◆ **Document segment**:
This article is republished from Press & Guide, originally written by Briana Gaskorski and can be found here.

While COVID-19 continues to spread, many communities and businesses have offered bonuses, pay increases, hazard pay and other incentives for essential employees and first responders. Dearborn Councilman Mike Sareini believes Dearborn should do the same.

During a recent council meeting, Sareini requested the city to provide council information regarding hazardous duty pay for first responders.

“We need the research before we can put together a resolution,” he said. “We can’t just decide on a method and a monetary amount without having the data to show what will be best suited for our community.”

With the death toll continuing to rise, Sareini said he knows several people who have tested positive for the virus or have lost their life due to COVID-19.

“Someone mentioned the hazardous pay to me a couple weeks ago and I began doing my research,” he said. “This is a very serious thing.”

Sareini said that no monetary amount is an equal trade-off.

“The monetary amount is in no way a trade-off for the work that these men and women are doing during this pandemic,” he said. “I just hope that it shows our support and appreciation for the work that they are doing.”

◆ **Work instruction 1**:
In the hazard pay article, what did Sareini ask the city to provide to council?
◆ **Work instruction 2**:
From the hazard pay article, extract everything from "This article is" down to "due to COVID-19.".
◆ **Work instruction 3**:
Check each statement against the hazard pay article and answer yes or no, quoting the words that decide it: (a) Mike Sareini is a Dearborn councilman. (b) Sareini said a resolution could be put together before any research was done. (c) Sareini considers the monetary amount an equal trade-off for the work being done.
Rely only on the hazard pay article when responding.

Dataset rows
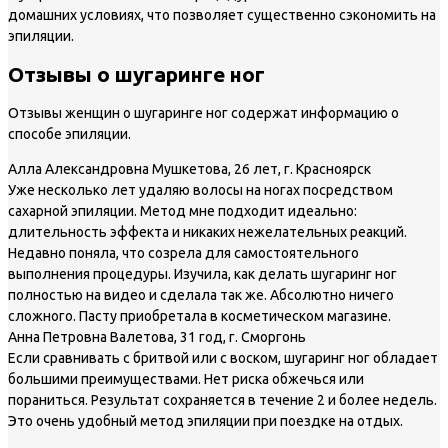
домашних условиях, что позволяет существенно сэкономить на
эпиляции.
Отзывы о шугаринге ног
Отзывы женщин о шугаринге ног содержат информацию о
способе эпиляции.
Алла Александровна Мушкетова, 26 лет, г. Красноярск
Уже несколько лет удаляю волосы на ногах посредством
сахарной эпиляции. Метод мне подходит идеально:
длительность эффекта и никаких нежелательных реакций.
Недавно поняла, что созрела для самостоятельного
выполнения процедуры. Изучила, как делать шугаринг ног
полностью на видео и сделала так же. Абсолютно ничего
сложного. Пасту приобретала в косметическом магазине.
Анна Петровна Валетова, 31 год, г. Сморгонь
Если сравнивать с бритвой или с воском, шугаринг ног обладает
большими преимуществами. Нет риска обжечься или
пораниться. Результат сохраняется в течение 2 и более недель.
Это очень удобный метод эпиляции при поездке на отдых.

◆ **Task answer 1**:
Information regarding hazardous duty pay for first responders.

◆ **Task answer 2**:
This article is republished from Press & Guide, originally written by Briana Gaskorski and can be found here.

While COVID-19 continues to spread, many communities and businesses have offered bonuses, pay increases, hazard pay and other incentives for essential employees and first responders. Dearborn Councilman Mike Sareini believes Dearborn should do the same.

During a recent council meeting, Sareini requested the city to provide council information regarding hazardous duty pay for first responders.

“We need the research before we can put together a resolution,” he said. “We can’t just decide on a method and a monetary amount without having the data to show what will be best suited for our community.”

With the death toll continuing to rise, Sareini said he knows several people who have tested positive for the virus or have lost their life due to COVID-19.

◆ **Task answer 3**:
(a) Yes: "Dearborn Councilman Mike Sareini"
(b) No: "We need the research before we can put together a resolution"
(c) No: "Sareini said that no monetary amount is an equal trade-off."